You should try to catch video of this...too funny!!


----------



## abbys (Oct 13, 2012)

sklock65 said:


> cowgirl toffee said:
> 
> 
> > My boy Quilen demands his feet to be scrubbed with a toothbrush. When he's finished with one foot, he will put another foot up for a scrubbing.
> ...


Oh my goodness, please please please get a video of this!!

And Melissa1446, your little girl really looks like a sweetheart! Her coloring is beautiful!!


----------



## cowgirl toffee (Jun 12, 2013)

abbys said:


> ... Oh my goodness, please please please get a video of this!!...
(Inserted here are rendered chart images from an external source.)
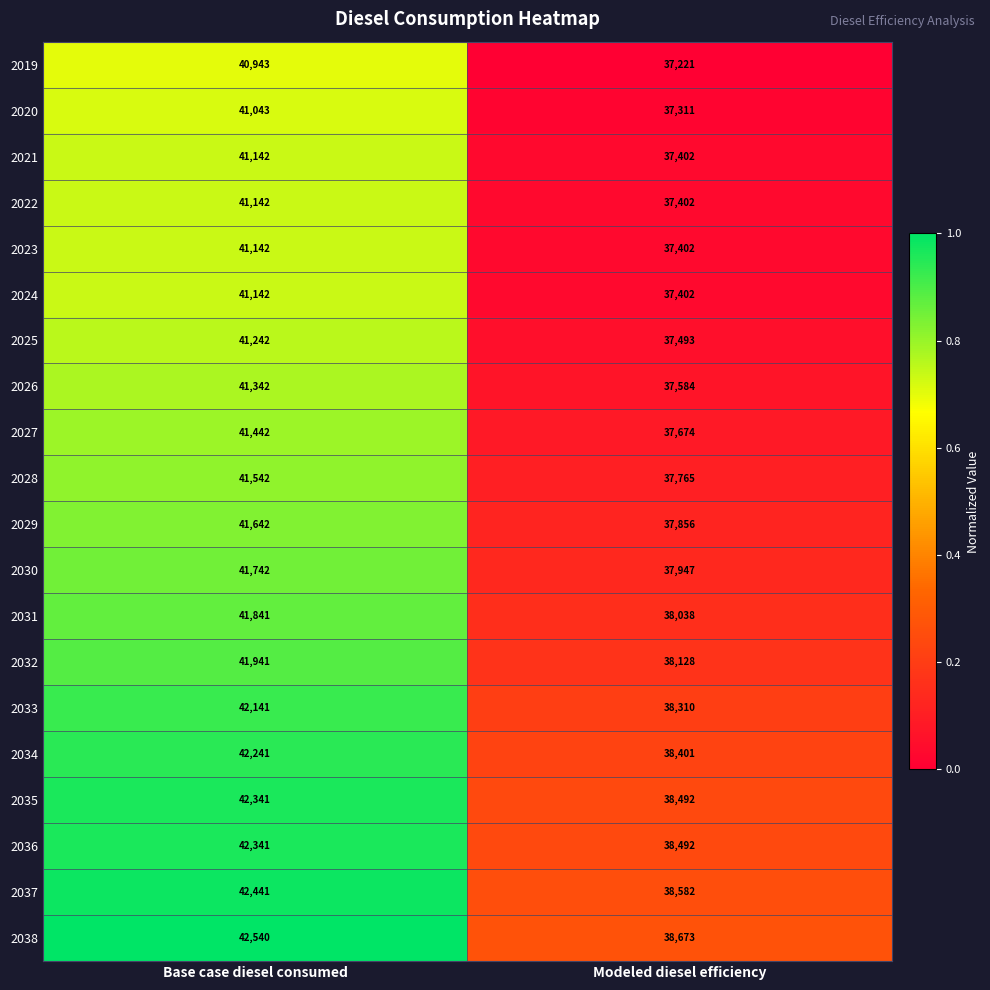

At which label does 2034 reach its minimum?

Modeled diesel efficiency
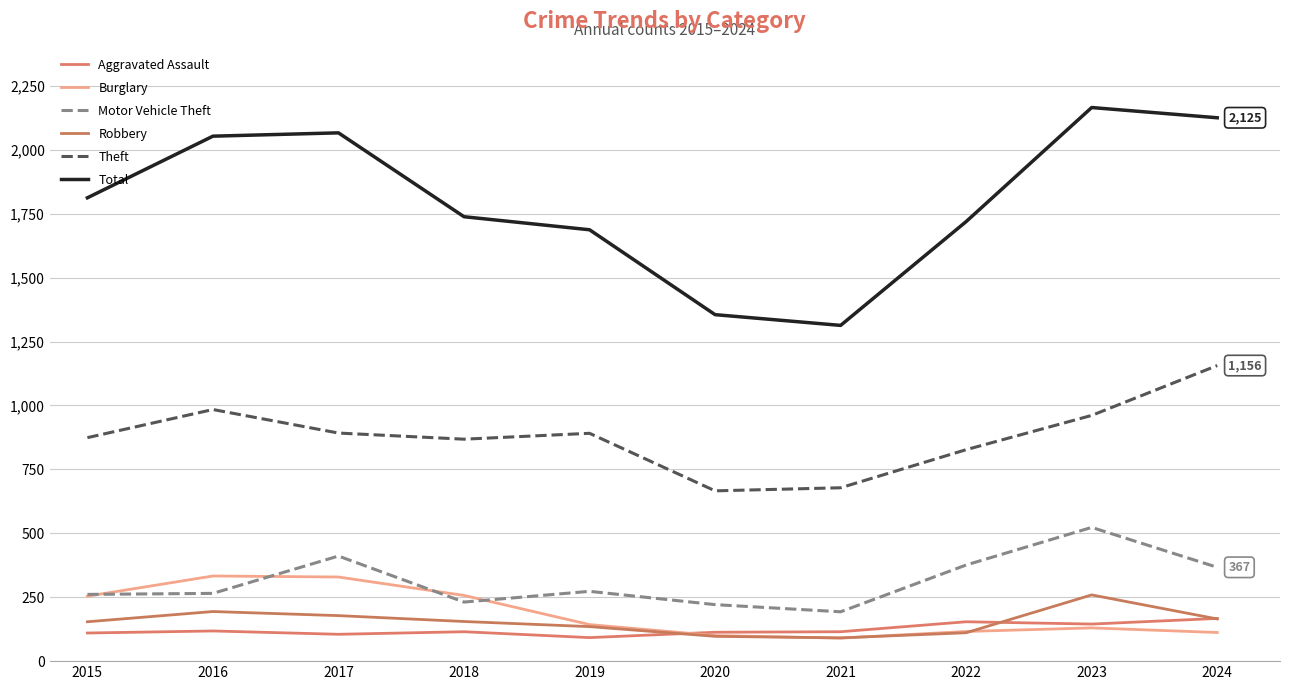

What is the spread (max minus min) of values at 2019?

1595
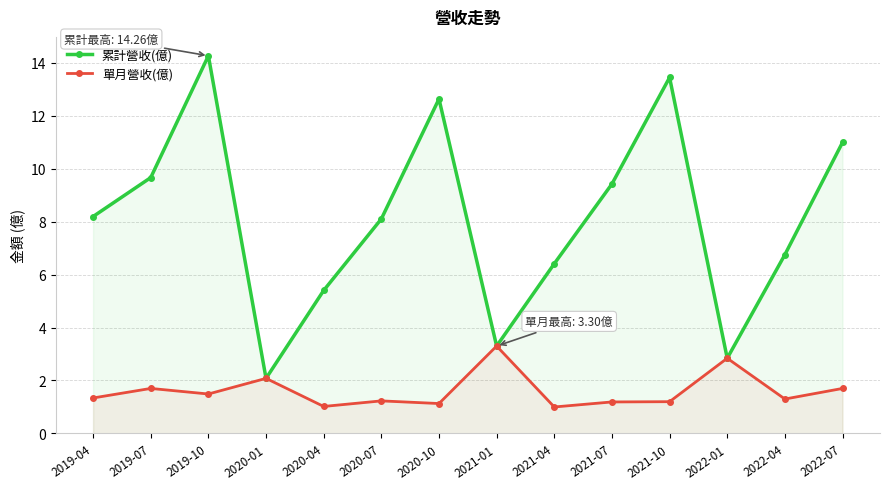

Between 2021-04 and 2022-04, which is larger?

2022-04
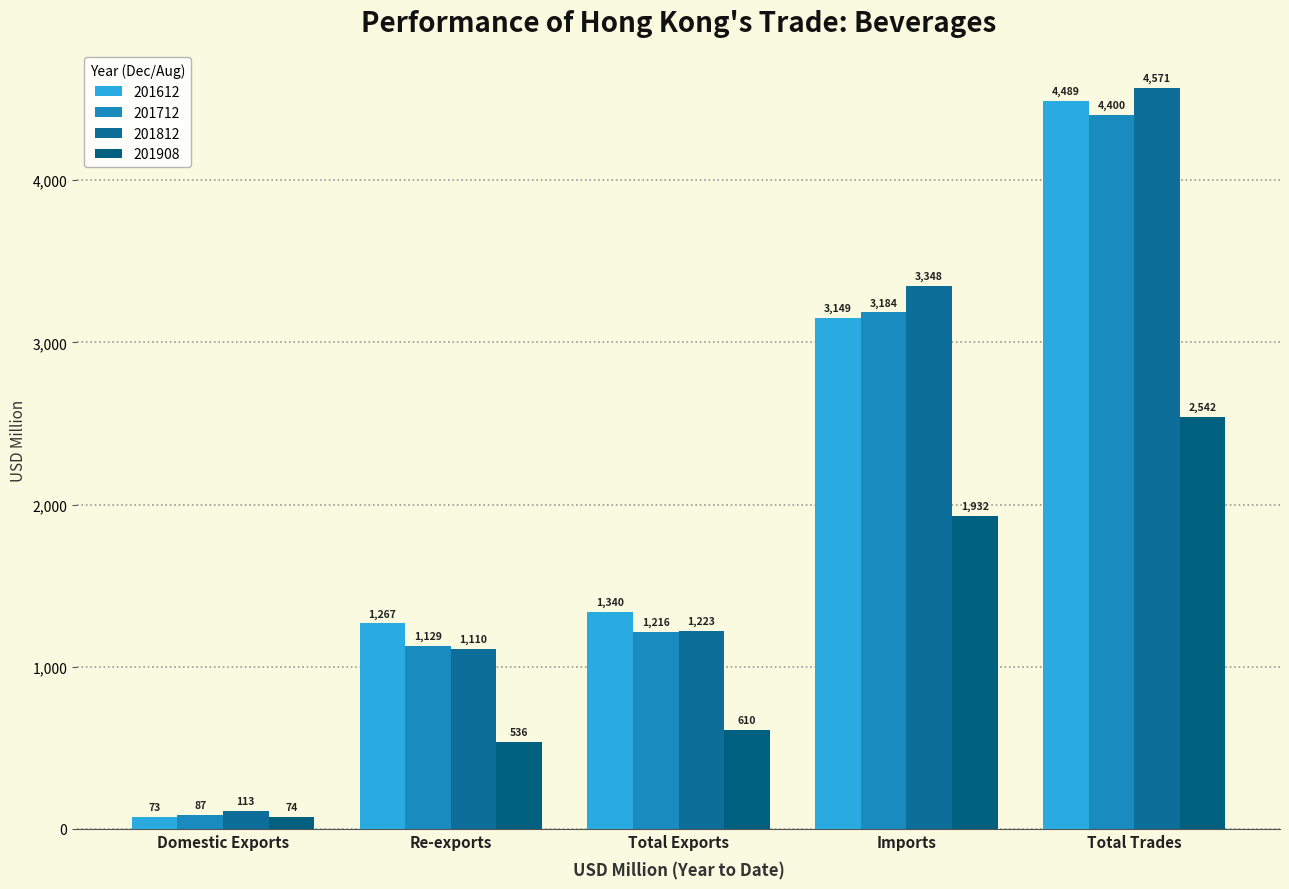

At which category is the sum across all series the highest?

Total Trades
I will! My little demanding guy loves attention and I'm sure he would like his little feet cleaned. :lol:


----------



## Melissa1446 (Jun 10, 2013)

Well bath went well, but I cut one of her paws to the quick. She only bled a tiny bit, but I feel soooooo bad. She was really in need of a nail trim and it was so hard to do! It took two of us and a really long time.


----------



## cowgirl toffee (Jun 12, 2013)

Melissa1446 said:


> Well bath went well, but I cut one of her paws to the quick. She only bled a tiny bit, but I feel soooooo bad. She was really in need of a nail trim and it was so hard to do! It took two of us and a really long time.


Just use a bit of corn starch to stop any bleeding on her toes. After a treat of chicken or apples, she'll be alright.


----------



## hedgehogssss (Jan 15, 2015)

*Hedgehog Bath Time*

Hello! I have just registered.. I think. Anyway, I have one question. When do you give your hedgehog a bath? Every week? Please answer! And where do you get the nail clipper?


----------